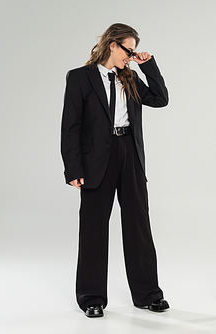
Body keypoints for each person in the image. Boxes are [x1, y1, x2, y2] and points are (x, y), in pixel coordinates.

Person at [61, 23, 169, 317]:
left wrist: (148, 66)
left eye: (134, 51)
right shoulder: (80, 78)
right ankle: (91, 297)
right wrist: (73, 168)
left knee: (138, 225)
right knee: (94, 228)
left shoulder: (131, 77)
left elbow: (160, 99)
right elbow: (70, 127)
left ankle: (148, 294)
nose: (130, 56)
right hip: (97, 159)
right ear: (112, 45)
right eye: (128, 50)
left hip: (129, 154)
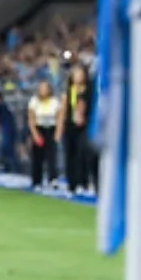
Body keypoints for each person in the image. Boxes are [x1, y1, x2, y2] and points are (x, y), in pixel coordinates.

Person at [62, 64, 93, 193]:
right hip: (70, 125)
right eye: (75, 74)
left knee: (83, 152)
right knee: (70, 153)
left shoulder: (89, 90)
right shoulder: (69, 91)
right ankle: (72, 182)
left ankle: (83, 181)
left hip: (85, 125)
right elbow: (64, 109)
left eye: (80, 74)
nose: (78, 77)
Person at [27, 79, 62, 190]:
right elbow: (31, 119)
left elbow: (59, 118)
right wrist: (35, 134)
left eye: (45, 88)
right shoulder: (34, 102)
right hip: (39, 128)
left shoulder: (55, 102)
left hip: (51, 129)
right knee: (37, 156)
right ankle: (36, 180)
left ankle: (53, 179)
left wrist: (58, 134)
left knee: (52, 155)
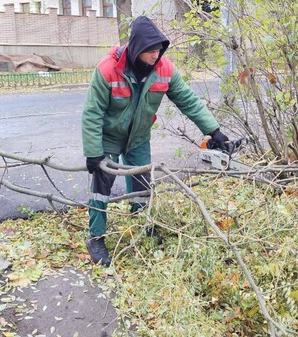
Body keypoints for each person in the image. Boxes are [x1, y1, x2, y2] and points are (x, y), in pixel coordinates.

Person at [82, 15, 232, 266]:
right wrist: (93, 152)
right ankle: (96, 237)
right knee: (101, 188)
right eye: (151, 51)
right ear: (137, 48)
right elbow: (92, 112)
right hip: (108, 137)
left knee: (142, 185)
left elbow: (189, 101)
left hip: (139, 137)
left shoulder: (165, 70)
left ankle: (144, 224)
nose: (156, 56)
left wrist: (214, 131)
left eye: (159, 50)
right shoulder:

ACTION ITEM >> All that is needed is the exact run of lines from the start of the material above through the one containing "right eye: (75, 74)", pictures left out.

COMPLETED TASK >>
Body keypoints for each person in the image. Boxes are [x1, y1, x2, y2] and points are (x, y), in pixel coordinates.

Person at [61, 23, 169, 317]:
left wrist: (148, 66)
left eye: (134, 51)
right shoulder: (80, 78)
right ankle: (91, 297)
right wrist: (73, 168)
left knee: (138, 225)
right knee: (94, 228)
left shoulder: (131, 77)
left elbow: (160, 99)
right elbow: (70, 127)
left ankle: (148, 294)
nose: (130, 56)
right hip: (97, 159)
right ear: (112, 45)
right eye: (128, 50)
left hip: (129, 154)
Body keypoints for each person in the image. Boxes are [x1, y1, x2, y2] and points are (x, y), in pixel coordinates.

Person at [62, 64, 93, 193]:
right hip: (70, 125)
right eye: (75, 74)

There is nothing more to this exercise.